• Richard Easson

BLM Organization Nominated for Nobel Peace Prize

Norwegian MP Petter Eide, a representative for the Socialist Left party in the country’s parliament, filed paperwork to nominate the self-described Marxist organization, Black Lives Matter, for a Nobel Peace Prize.

Any politician serving on a national level is able to submit a nomination consisting of a statement with a 2,000-word limit to make their case. This year’s deadline for nominations is February 1st with winners being chosen in October and the award ceremony slated for December 10th.

In a statement made regarding his nomination, Eide said, “I find that one of the key challenges we have seen in America, but also in Europe and Asia, is the kind of increasing conflict based on inequality. Black Lives Matter has become a very important worldwide movement to fight racial injustice. They have had a tremendous achievement in raising global awareness and consciousness about racial injustice.”

Eide doesn’t sound aware of the fact that according to the organization’s financial records, only 6% of the donations collected by BLM is passed to their local chapters. Doesn’t sound like BLM is doing much to fight injustice, especially on a local level.

Donald Trump was nominated a second time by a right-leaning colleague of Eide’s, Christian Tybring-Gjedde, for his role in the historic normalization of relations between the UAE and Israel.

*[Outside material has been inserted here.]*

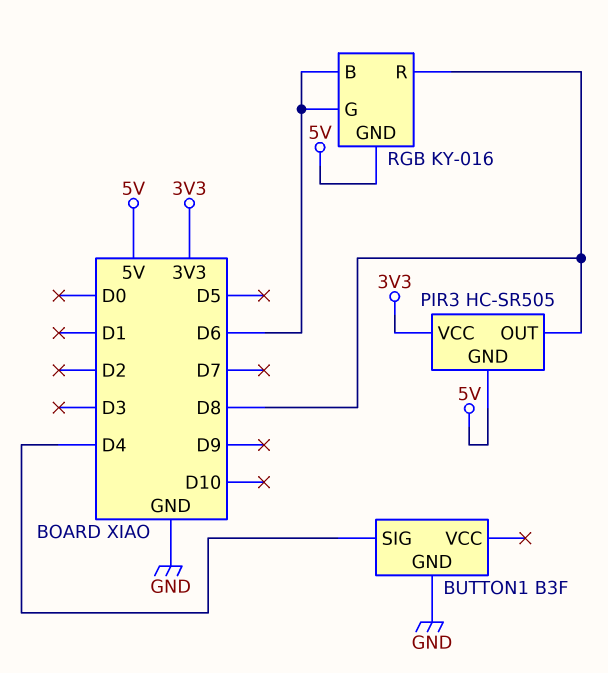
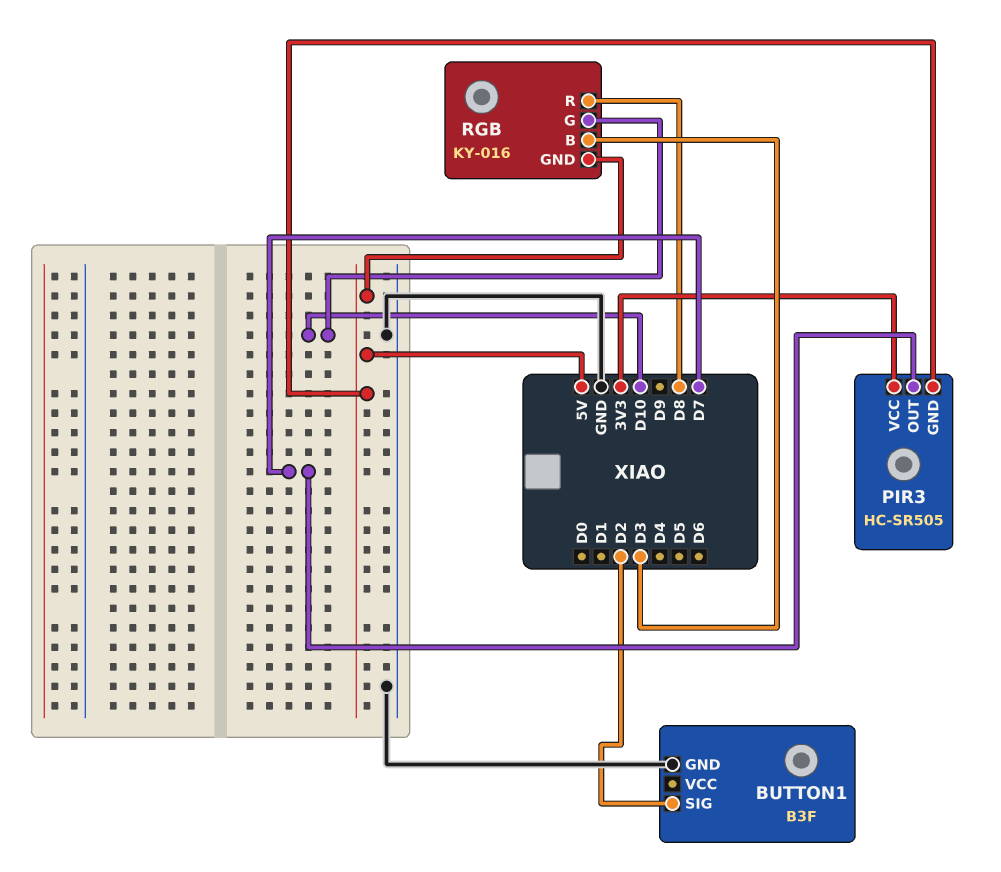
BUTTON1 pin SIG: D4 -> D2
PIR3 pin OUT: D8 -> D7
RGB pin B: D6 -> D3
RGB pin G: D6 -> D10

On the nomination of Trump, Eide said that he had “a little difficulty defending that nomination” due to the events that took place at the Capitol building on January 6th, despite the beginning of the storming of the Capitol taking place prior to Trump’s speech. The events gave Democrats what they believe to be a credible right to launch a second phony impeachment.

Eide also said that he didn’t want his nomination to be seen as a personal view on domestic US politics. He has consistently dismissed any criticism that the BLM organization is responsible for violence in US cities. “Studies have shown that most of the demonstrations organized by Black Lives Matter have been peaceful. Of course, there have been incidents, but most of them have been caused by the activities of either the police or counter-protestors.”

While some of the organization’s marches were peaceful, he’s right that there were those that did not go without incidents, but wrong that most of those marred with violence were provoked by police or counter-protestors.

Eide doesn’t sound aware of the fact, or ignores, that aside from bursts of violence that were a result of some rallies, large amounts of BLM demonstrators have been constant nuisances in communities across America. From attacking peaceful diners in Pittsburgh, PA and climbing into homes in Rochester, NY, to invading a Christmas-decorated street in Wisconsin benefitting children with cancer by marching down the street and screaming obscenities at residents.

The list of non-police/non-counter-protestor incited events goes on and on.

He concluded his nomination statement saying, “Awarding the peace prize to Black Lives Matter, as the strongest global force against racial injustice, will send a powerful message that peace is founded on equality, solidarity and human rights, and that all countries must respect those basic principles.”